La testimonianza di Vincenzo Pasquino e il suo ruolo nel crimine
Vincenzo Pasquino si è trovato, fin dalla giovane età, nel cuore della ‘ndrangheta piemontese. La sua carriera criminale inizia nel 2011, quando viene affiliato alla famiglia Alvaro, prima di passare alla famiglia Agresta. I suoi legami con la criminalità organizzata si sono intensificati tra il 2012 e il 2017, periodo in cui ha acquisito un’importante posizione come broker, divenendo un collegamento fondamentale per le cosche calabresi operanti al nord.
La narrazione di Pasquino offre uno sguardo dettagliato sulle dinamiche interne della ‘ndrangheta in Piemonte, rivelando la complicità tra diversi gruppi criminali – dai Crea ai Gallace fino ai Vitale. La sua testimonianza non solo getta luce su come queste famiglie interagiscano tra loro, ma anche su come gestiscano il traffico di stupefacenti e altri reati nel territorio. Nel gennaio 2018, Pasquino si trasferisce in Brasile per motivi legati all’attività illecita, facendo successivamente ritorno in Italia, dove viene arrestato. Qui inizia il suo percorso di collaborazione con la giustizia, che culmina in una serie di dichiarazioni cruciali.
Il crimine organizzato a Torino e il potere di D’Onofrio
Franco D’Onofrio, secondo quanto riportato da Pasquino, non è solo un boss di Carmagnola, ma un attore strategico all’interno di una rete ben più ampia. La figura di D’Onofrio, che passa dal blocco A al blocco C del carcere di Le Vallette, rappresenta un fulcro di interazioni e decisioni tra i vari gruppi della criminalità organizzata. Pasquino racconta come i carcerati della cosca Crea devono chiedere il permesso a D’Onofrio per ogni decisione importante, comprese le scelte processuali come l’abbreviato. Questo testimonia l’autorità che detiene anche all’interno di un ambiente così ristretto come quello carcerario.
D’Onofrio è rimasto quindi una figura di riferimento per molteplici gruppi della ‘ndrangheta, capace di influenzare non solo il crimine a Torino, ma anche a livello nazionale. La sua strategia consiste nel mantenere un’immagine di rispettabilità, infondendo un clima di paura ma al tempo stesso di rispetto tra i membri della sua organizzazione.
La dinamica di potere e le relazioni reciproche
Il legame tra D’Onofrio e il suo “braccio destro”, Antonio Serratore, illustra meglio le operazioni interne della cosca. Serratore è descritto come il tramite per gli appuntamenti e le comunicazioni tra D’Onofrio e gli altri membri del crimine, creando un sistema di eventi clandestini e incontri riservati. Questa relazione gerarchica è fondamentale per comprendere come la ‘ndrangheta riesca a mantenere il controllo su un territorio articolato come quello piemontese.

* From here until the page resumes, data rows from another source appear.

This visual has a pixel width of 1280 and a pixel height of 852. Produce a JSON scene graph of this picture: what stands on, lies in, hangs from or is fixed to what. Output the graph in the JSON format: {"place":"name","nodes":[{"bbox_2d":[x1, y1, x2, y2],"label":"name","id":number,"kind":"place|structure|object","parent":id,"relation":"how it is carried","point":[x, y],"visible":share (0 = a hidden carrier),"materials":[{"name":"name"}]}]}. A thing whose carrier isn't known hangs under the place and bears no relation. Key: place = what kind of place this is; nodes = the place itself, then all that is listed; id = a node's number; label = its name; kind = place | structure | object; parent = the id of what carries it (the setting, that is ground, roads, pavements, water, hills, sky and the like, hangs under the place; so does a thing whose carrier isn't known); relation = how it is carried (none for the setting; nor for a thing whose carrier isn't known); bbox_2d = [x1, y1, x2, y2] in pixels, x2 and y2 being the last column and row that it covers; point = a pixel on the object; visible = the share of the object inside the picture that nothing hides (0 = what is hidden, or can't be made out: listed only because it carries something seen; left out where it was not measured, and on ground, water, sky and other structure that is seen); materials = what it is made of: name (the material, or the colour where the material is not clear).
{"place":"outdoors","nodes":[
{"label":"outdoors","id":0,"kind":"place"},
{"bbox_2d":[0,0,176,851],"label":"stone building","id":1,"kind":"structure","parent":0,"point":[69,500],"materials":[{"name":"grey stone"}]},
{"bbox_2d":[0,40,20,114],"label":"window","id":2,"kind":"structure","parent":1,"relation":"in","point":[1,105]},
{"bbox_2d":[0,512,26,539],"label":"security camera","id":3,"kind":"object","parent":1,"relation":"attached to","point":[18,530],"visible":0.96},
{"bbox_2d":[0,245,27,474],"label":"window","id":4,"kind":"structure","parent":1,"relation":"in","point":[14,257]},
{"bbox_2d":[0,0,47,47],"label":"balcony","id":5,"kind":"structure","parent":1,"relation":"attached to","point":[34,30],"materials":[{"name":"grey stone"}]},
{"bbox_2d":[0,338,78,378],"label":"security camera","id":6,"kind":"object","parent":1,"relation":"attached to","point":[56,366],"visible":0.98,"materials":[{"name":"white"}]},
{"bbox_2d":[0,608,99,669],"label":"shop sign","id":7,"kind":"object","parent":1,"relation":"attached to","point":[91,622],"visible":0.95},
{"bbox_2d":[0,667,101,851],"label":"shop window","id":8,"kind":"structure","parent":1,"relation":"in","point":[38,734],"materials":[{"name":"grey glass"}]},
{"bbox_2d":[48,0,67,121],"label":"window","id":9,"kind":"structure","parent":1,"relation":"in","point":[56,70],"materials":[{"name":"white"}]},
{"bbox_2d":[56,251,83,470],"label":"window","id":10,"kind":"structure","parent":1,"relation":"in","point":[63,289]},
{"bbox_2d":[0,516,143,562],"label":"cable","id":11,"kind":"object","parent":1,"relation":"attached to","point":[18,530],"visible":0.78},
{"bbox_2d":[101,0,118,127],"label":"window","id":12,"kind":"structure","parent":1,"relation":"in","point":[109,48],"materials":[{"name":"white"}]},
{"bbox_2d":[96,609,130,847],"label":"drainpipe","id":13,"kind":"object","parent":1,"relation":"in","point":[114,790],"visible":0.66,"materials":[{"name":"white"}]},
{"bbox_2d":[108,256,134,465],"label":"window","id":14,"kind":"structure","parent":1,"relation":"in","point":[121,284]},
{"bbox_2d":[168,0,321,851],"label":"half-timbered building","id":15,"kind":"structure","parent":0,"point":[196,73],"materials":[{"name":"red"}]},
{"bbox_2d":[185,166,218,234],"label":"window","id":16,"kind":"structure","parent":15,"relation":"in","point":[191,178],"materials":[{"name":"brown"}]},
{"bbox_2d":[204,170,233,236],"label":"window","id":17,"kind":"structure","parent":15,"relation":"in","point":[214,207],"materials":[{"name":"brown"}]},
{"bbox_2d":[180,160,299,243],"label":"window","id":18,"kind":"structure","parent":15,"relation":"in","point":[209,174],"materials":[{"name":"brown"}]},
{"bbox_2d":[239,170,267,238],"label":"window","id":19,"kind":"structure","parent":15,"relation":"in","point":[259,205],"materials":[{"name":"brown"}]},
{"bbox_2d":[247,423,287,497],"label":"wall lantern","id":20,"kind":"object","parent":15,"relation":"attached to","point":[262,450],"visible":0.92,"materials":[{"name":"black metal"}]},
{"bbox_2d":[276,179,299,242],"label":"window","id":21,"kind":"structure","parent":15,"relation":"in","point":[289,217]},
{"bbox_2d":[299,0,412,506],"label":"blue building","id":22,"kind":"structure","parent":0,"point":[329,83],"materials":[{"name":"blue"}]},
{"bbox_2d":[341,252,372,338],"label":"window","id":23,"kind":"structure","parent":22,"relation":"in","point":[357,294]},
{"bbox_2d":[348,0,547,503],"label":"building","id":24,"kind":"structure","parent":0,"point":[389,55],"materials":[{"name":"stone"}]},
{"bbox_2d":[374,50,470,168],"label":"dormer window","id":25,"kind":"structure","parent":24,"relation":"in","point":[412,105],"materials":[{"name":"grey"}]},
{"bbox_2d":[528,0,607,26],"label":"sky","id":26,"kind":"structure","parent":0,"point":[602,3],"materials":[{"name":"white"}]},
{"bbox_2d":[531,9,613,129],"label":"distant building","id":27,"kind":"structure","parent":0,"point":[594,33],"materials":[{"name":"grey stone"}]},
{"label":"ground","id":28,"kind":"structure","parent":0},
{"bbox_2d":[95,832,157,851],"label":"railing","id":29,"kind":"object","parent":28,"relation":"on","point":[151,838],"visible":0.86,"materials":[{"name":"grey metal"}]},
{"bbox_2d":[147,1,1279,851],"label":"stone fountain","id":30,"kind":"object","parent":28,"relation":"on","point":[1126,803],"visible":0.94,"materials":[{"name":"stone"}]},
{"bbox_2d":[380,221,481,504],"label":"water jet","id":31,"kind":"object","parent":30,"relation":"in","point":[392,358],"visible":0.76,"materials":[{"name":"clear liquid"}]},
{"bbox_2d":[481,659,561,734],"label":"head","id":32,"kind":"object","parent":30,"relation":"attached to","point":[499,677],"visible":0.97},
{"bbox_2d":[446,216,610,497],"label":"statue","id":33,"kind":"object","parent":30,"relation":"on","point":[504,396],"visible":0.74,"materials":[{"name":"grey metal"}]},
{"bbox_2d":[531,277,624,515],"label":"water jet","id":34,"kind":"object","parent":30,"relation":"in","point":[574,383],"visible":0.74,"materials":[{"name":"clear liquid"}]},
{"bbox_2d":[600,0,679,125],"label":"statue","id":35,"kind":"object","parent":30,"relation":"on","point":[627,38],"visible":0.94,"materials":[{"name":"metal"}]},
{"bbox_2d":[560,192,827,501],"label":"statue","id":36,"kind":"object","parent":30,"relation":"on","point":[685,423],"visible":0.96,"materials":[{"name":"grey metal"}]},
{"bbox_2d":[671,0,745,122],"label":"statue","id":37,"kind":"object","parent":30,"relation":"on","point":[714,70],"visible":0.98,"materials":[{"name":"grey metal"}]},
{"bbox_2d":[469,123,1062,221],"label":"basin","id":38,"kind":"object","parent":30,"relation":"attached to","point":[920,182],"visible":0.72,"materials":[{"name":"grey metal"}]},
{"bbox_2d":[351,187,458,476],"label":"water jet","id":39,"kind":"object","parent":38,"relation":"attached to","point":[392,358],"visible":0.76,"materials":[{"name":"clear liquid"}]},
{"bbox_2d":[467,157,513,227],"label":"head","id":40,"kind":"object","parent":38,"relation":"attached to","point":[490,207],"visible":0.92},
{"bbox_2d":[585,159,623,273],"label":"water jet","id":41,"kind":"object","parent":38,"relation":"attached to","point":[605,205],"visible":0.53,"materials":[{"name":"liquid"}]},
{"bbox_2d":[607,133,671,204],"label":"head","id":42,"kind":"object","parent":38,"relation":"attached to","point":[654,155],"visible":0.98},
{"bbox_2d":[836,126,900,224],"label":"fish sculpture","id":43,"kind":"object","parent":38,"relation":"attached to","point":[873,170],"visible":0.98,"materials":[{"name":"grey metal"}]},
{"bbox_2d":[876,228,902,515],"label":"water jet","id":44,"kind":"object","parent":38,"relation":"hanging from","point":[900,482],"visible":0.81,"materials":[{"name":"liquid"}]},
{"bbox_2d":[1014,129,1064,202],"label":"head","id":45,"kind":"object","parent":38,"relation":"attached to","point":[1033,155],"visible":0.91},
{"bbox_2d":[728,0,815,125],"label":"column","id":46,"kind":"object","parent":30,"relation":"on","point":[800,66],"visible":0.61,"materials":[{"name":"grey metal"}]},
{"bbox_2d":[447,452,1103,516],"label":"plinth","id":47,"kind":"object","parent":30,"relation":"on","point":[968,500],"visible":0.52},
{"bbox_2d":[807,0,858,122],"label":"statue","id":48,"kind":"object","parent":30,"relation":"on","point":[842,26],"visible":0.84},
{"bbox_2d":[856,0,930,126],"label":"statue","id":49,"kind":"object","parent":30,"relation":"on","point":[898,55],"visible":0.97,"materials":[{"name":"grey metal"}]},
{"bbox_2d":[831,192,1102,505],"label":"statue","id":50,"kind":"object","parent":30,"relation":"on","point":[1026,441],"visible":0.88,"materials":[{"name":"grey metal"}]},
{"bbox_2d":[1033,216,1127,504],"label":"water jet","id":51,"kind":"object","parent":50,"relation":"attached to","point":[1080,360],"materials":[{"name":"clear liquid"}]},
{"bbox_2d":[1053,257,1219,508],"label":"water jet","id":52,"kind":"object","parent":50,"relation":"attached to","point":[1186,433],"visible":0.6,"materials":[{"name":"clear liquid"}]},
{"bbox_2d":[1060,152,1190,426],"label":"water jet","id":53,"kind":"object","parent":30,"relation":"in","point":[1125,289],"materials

Pasquino nota anche come, nonostante le pressioni e i conflitti tra le famiglie criminali calabresi, il rispetto per D’Onofrio è sempre presente. Le dinamiche interne sono fortemente influenzate dal carisma e dalla storia di D’Onofrio, che riesce a tessere un intricato arazzo di alleanze e rivalità, rendendo la gestione della criminalità organizzata in Piemonte un compito tanto complesso quanto efficace.
Le rivelazioni di Pasquino, corroborate da inchieste in corso, pongono l’attenzione su una rete estesa di criminalità che continua a perpetrarsi nel silenzio, lasciando spazio a ulteriori sviluppi e indagini sul potere della ‘ndrangheta in Piemonte. Nello stesso tempo, il crescente movimento di pentimenti e collaborazioni con la giustizia potrebbe iniziare a dare una forma di speranza alla società civile e alle istituzioni nella lotta contro questo fenomeno.